Though there are few gullible enough to believe the pathetic spin being employed to promote the proposed Iraq oil laws to the American public, this hasn’t stopped Washington from trying.
So-called “oil contracts” have been on the table of the Iraqi Parliament for months, and the fluff of lies printed about them in U..S. media is nauseating.
No amount of propaganda can resolve the incoherence of the explanation that it is in the best interests of Iraq to give away 80% of their oil profits to foreign oil companies who will exercise complete control over how much oil is produced by the country, or that how such oil laws are supposed to magically resolve the sectarian disputes between Shiites, Sunnis and Kurds.
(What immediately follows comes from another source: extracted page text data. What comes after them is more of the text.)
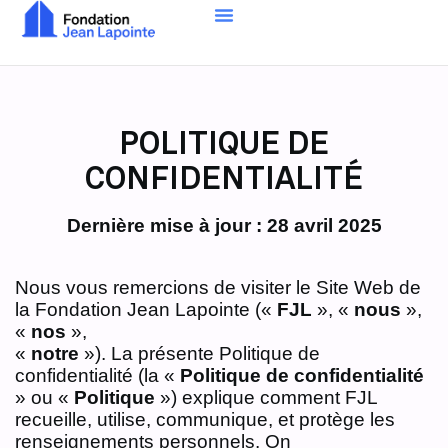
POLITIQUE DE
CONFIDENTIALITÉ
Dernière mise à jour : 28 avril 2025
Nous vous remercions de visiter le Site Web de
la Fondation Jean Lapointe («
FJL
», «
nous
»,
«
nos
»,
«
notre
»). La présente Politique de
confidentialité (la «
Politique de confidentialité
» ou «
Politique
») explique comment FJL
recueille, utilise, communique, et protège les
renseignements personnels. On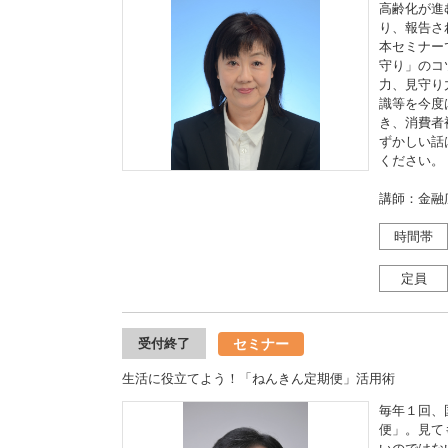
高齢化が進
り、報告さ
本セミナー
守り」のコ
力、見守り
識等を今度
き、消費者
ずかしい話
ください。
講師：金融
時間帯
定員
セミナー
受付終了
生活に役立てよう！「ねんきん定期便」活用術
毎年１回、
便」。見て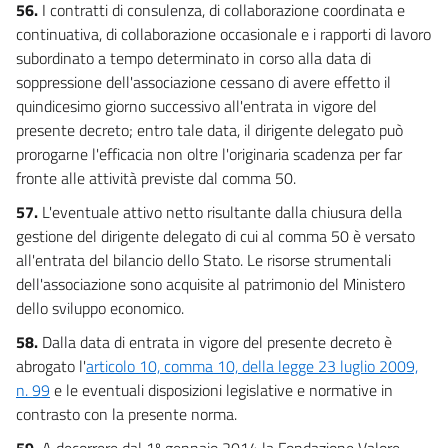
56.
I contratti di consulenza, di collaborazione coordinata e
continuativa, di collaborazione occasionale e i rapporti di lavoro
subordinato a tempo determinato in corso alla data di
soppressione dell'associazione cessano di avere effetto il
quindicesimo giorno successivo all'entrata in vigore del
presente decreto; entro tale data, il dirigente delegato può
prorogarne l'efficacia non oltre l'originaria scadenza per far
fronte alle attività previste dal comma 50.
57.
L'eventuale attivo netto risultante dalla chiusura della
gestione del dirigente delegato di cui al comma 50 è versato
all'entrata del bilancio dello Stato. Le risorse strumentali
dell'associazione sono acquisite al patrimonio del Ministero
dello sviluppo economico.
58.
Dalla data di entrata in vigore del presente decreto è
abrogato l'
articolo 10, comma 10, della legge 23 luglio 2009,
n. 99
e le eventuali disposizioni legislative e normative in
contrasto con la presente norma.
59.
A decorrere dal 1º gennaio 2014 la Fondazione Valore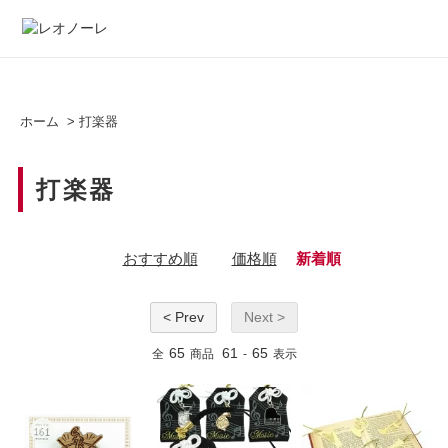
ホーム
>
打楽器
打楽器
おすすめ順
価格順
新着順
< Prev
Next >
65
61
65
全
商品
-
表示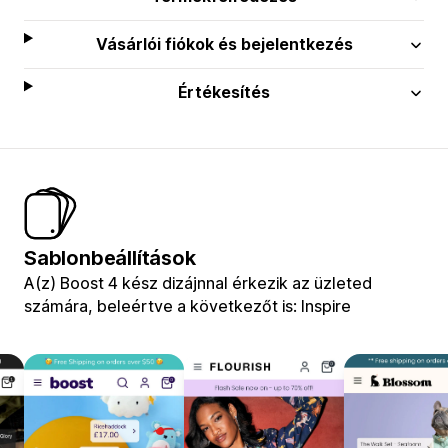
Vásárlói fiókok és bejelentkezés
Értékesítés
Sablonbeállítások
A(z) Boost 4 kész dizájnnal érkezik az üzleted
számára, beleértve a következőt is: Inspire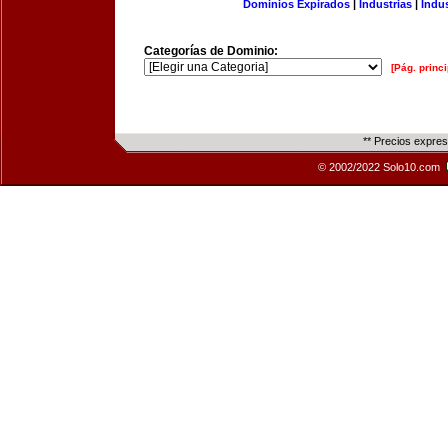
Dominios Expirados
|
Industrias
|
Indu
Categorías de Dominio:
[Pág. princi
** Precios expre
© 2002/2022 Solo10.com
They are proposals for agreements between the Iraqi government such as it is and the world’s largest energy corporations which will determine for a decade or more just how much oil can be pumped out of which fields by whom and how the enormous profits will be shared.
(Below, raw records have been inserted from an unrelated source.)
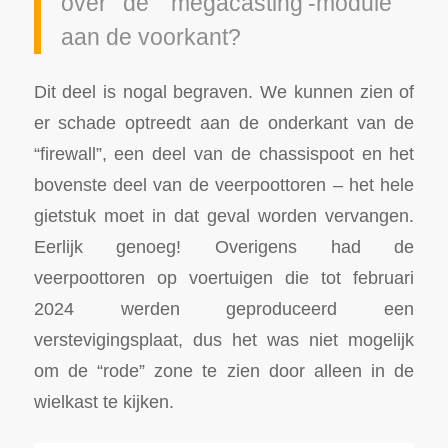
over de ‘megacasting’-module
aan de voorkant?
Dit deel is nogal begraven. We kunnen zien of
er schade optreedt aan de onderkant van de
“firewall”, een deel van de chassispoot en het
bovenste deel van de veerpoottoren – het hele
gietstuk moet in dat geval worden vervangen.
Eerlijk genoeg! Overigens had de
veerpoottoren op voertuigen die tot februari
2024 werden geproduceerd een
verstevigingsplaat, dus het was niet mogelijk
om de “rode” zone te zien door alleen in de
wielkast te kijken.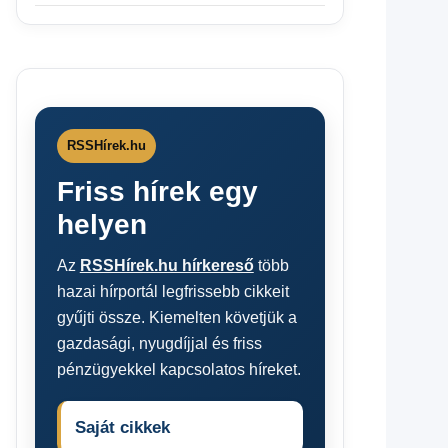
RSSHírek.hu
Friss hírek egy
helyen
Az
RSSHírek.hu hírkereső
több
hazai hírportál legfrissebb cikkeit
gyűjti össze. Kiemelten követjük a
gazdasági, nyugdíjjal és friss
pénzügyekkel kapcsolatos híreket.
Saját cikkek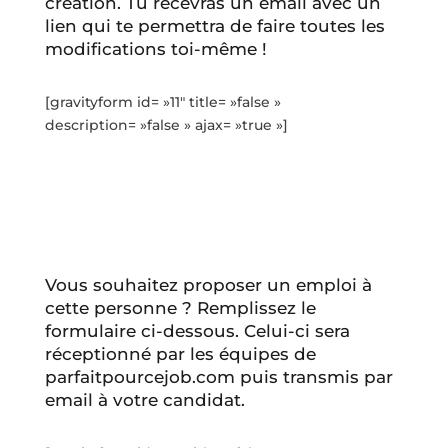
création. Tu recevras un email avec un
lien qui te permettra de faire toutes les
modifications toi-même !
[gravityform id= »11″ title= »false »
description= »false » ajax= »true »]
Vous souhaitez proposer un emploi à
cette personne ? Remplissez le
formulaire ci-dessous. Celui-ci sera
réceptionné par les équipes de
parfaitpourcejob.com puis transmis par
email à votre candidat.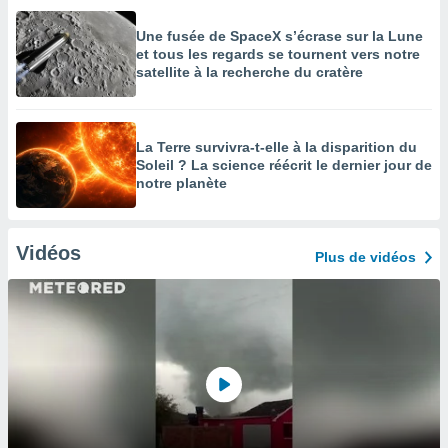
Une fusée de SpaceX s’écrase sur la Lune
et tous les regards se tournent vers notre
satellite à la recherche du cratère
La Terre survivra-t-elle à la disparition du
Soleil ? La science réécrit le dernier jour de
notre planète
Vidéos
Plus de vidéos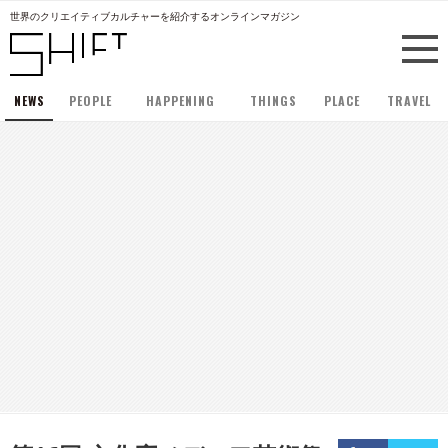
世界のクリエイティブカルチャーを紹介するオンラインマガジン
NEWS
PEOPLE
HAPPENING
THINGS
PLACE
TRAVEL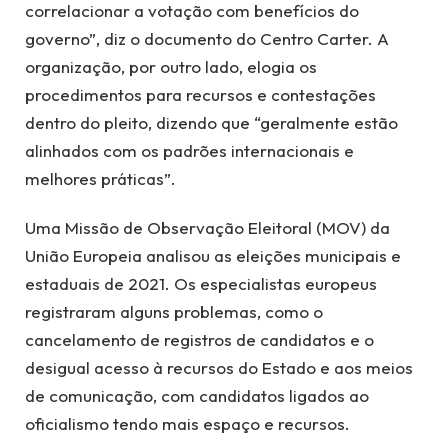
correlacionar a votação com benefícios do
governo”, diz o documento do Centro Carter. A
organização, por outro lado, elogia os
procedimentos para recursos e contestações
dentro do pleito, dizendo que “geralmente estão
alinhados com os padrões internacionais e
melhores práticas”.
Uma Missão de Observação Eleitoral (MOV) da
União Europeia analisou as eleições municipais e
estaduais de 2021. Os especialistas europeus
registraram alguns problemas, como o
cancelamento de registros de candidatos e o
desigual acesso à recursos do Estado e aos meios
de comunicação, com candidatos ligados ao
oficialismo tendo mais espaço e recursos.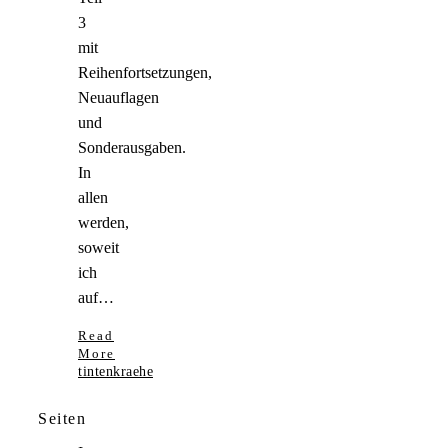
3
mit
Reihenfortsetzungen,
Neuauflagen
und
Sonderausgaben.
In
allen
werden,
soweit
ich
auf…
Read
More
tintenkraehe
Seiten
Traditionally the revenue from these fields has been controlled by the Iraqi government as a state-owned resource. Present proposals will probably reduce the amount of control the Iraqi state maintains, while the oil companies are likely to benefit from Iraq’s present weakness which will force them to sign agreements to their disadvantage. Making agreement on the contracts one of the “benchmarks” for the US military departure from Iraq is a form of arm-twisting pressure, saying, in effect: “If you want us out, sign the proposals!”.